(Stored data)
################

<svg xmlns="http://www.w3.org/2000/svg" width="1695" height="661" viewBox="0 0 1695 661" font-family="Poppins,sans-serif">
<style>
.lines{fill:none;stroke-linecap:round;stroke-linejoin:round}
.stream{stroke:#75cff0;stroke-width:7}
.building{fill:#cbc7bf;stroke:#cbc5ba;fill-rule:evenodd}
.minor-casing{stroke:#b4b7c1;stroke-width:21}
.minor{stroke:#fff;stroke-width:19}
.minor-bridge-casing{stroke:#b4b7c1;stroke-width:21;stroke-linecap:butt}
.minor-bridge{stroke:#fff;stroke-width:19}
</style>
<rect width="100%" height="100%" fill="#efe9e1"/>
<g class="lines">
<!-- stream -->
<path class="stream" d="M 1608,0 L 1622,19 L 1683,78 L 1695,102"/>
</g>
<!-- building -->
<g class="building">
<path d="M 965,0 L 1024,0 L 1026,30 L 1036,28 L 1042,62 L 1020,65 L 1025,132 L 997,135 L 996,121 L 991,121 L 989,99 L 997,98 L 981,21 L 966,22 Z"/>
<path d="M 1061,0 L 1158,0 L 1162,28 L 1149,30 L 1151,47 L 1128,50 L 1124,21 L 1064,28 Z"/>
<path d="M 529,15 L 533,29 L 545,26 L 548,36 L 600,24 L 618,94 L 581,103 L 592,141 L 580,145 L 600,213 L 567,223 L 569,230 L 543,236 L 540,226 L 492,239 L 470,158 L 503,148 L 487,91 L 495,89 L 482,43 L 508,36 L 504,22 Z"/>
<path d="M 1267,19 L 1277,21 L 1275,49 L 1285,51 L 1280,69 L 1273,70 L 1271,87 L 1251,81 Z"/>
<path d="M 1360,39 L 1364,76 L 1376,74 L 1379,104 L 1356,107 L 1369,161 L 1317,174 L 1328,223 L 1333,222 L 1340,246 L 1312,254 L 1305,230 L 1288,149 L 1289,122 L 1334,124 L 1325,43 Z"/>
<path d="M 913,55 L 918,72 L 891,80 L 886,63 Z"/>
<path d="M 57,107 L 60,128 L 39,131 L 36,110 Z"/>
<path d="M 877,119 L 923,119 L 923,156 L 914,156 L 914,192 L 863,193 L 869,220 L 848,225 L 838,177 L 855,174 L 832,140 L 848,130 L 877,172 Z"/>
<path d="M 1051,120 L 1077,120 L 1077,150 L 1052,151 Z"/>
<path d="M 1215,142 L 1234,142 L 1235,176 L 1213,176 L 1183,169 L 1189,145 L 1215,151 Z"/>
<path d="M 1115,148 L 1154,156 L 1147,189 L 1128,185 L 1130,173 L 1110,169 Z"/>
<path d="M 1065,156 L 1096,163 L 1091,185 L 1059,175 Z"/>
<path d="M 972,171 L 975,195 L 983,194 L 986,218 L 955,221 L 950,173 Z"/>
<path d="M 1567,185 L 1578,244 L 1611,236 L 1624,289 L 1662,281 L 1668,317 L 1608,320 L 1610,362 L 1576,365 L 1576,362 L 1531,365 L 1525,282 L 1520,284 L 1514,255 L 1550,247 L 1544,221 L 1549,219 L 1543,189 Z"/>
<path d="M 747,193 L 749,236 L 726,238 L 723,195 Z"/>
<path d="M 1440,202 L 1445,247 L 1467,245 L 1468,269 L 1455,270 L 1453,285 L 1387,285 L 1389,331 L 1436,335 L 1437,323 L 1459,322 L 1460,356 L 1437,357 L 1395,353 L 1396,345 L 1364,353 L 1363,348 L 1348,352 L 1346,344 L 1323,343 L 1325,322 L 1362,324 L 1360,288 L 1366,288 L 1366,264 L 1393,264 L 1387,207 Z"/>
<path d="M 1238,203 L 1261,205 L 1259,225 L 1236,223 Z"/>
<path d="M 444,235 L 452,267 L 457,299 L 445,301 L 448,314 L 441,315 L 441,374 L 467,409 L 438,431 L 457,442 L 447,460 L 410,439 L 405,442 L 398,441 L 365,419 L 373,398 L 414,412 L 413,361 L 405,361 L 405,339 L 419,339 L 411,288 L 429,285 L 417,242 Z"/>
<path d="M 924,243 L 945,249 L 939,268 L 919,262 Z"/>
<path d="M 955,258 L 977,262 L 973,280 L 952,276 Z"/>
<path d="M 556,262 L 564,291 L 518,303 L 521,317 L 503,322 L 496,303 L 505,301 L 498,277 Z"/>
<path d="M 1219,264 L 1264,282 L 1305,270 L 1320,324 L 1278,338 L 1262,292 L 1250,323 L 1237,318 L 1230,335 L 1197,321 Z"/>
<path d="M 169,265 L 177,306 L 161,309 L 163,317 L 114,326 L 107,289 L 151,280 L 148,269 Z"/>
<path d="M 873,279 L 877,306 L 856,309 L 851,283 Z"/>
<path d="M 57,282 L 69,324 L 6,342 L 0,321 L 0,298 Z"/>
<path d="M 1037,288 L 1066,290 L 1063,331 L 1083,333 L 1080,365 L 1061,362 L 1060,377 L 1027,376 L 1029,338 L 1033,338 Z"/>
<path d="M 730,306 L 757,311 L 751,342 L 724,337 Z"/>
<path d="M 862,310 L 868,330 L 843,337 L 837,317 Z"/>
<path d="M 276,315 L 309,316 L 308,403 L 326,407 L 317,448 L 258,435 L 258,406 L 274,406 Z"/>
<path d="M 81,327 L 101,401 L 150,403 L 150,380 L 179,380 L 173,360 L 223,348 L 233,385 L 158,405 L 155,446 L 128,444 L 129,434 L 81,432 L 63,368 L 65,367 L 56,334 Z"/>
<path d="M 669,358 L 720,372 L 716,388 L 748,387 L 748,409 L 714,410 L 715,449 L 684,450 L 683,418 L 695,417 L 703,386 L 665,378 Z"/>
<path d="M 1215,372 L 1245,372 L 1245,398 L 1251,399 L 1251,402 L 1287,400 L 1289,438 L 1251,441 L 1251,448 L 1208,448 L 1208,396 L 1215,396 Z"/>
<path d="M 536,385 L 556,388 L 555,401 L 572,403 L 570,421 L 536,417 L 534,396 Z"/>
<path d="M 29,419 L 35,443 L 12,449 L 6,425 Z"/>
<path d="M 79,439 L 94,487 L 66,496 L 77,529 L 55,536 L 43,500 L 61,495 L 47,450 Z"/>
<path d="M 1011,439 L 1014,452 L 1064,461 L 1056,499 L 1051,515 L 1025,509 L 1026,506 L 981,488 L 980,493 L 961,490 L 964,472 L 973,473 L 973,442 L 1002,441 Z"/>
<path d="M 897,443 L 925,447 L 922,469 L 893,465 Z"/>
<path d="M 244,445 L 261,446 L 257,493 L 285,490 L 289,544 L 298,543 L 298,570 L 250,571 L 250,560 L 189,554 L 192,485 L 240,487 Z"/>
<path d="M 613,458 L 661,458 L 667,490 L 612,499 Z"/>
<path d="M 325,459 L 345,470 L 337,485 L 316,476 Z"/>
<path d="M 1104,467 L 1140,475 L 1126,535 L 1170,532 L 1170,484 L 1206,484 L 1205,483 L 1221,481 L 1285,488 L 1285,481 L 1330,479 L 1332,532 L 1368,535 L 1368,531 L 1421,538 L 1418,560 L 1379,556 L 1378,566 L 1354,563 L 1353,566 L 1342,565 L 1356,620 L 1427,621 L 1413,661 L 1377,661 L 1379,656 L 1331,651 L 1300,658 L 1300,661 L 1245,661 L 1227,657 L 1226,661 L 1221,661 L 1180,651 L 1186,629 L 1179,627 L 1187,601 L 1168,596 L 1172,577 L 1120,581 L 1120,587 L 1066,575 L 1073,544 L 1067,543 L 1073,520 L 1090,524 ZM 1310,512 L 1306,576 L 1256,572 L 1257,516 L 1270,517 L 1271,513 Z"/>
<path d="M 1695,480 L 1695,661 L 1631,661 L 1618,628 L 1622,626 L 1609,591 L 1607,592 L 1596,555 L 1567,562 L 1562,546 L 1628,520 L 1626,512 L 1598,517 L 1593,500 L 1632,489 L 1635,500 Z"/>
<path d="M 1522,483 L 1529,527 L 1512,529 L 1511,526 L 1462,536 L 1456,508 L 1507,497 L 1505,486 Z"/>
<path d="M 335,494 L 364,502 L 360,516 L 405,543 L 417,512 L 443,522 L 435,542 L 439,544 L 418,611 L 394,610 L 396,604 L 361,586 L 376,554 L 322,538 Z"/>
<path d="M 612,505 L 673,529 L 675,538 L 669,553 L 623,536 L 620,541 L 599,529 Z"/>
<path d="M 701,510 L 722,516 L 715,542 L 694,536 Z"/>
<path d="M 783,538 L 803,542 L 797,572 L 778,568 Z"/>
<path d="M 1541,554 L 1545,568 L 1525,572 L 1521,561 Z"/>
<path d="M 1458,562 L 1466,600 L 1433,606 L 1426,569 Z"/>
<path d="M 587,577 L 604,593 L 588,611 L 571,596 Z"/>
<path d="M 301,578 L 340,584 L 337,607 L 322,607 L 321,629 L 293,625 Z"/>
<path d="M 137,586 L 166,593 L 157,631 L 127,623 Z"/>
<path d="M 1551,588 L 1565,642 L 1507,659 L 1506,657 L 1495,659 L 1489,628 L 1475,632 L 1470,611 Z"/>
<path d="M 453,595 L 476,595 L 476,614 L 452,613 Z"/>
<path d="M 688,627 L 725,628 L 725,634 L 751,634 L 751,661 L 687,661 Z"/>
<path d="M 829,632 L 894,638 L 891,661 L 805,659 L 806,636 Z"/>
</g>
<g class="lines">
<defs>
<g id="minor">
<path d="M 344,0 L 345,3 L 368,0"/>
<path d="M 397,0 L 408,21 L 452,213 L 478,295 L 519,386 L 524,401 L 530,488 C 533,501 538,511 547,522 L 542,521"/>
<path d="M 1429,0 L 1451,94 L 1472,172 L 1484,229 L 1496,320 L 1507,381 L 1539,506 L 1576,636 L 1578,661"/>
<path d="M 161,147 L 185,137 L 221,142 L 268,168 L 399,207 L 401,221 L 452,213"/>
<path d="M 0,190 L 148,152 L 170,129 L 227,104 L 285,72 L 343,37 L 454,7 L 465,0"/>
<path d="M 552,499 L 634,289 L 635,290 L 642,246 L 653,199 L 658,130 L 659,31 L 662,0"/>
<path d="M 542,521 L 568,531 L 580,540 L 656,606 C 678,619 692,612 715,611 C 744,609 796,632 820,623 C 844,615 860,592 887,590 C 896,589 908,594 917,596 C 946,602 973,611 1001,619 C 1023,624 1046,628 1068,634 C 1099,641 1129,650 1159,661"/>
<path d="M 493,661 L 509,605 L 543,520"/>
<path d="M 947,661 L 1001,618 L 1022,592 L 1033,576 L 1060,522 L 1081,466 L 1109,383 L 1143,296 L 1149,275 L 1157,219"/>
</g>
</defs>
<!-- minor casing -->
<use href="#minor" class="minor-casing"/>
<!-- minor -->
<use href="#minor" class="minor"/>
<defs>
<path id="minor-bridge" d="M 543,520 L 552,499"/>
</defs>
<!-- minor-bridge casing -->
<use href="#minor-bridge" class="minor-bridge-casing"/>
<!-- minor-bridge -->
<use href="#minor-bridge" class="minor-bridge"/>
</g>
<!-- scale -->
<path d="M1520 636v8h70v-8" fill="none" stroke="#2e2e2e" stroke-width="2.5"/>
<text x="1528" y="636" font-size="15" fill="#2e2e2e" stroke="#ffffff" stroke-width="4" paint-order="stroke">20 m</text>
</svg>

################

- WHAT IS NEEDED
Scan the entries above for the string "none" and copy each line that contains it.

- RESPONSE TO THE TASK
.lines{fill:none;stroke-linecap:round;stroke-linejoin:round}
<path d="M1520 636v8h70v-8" fill="none" stroke="#2e2e2e" stroke-width="2.5"/>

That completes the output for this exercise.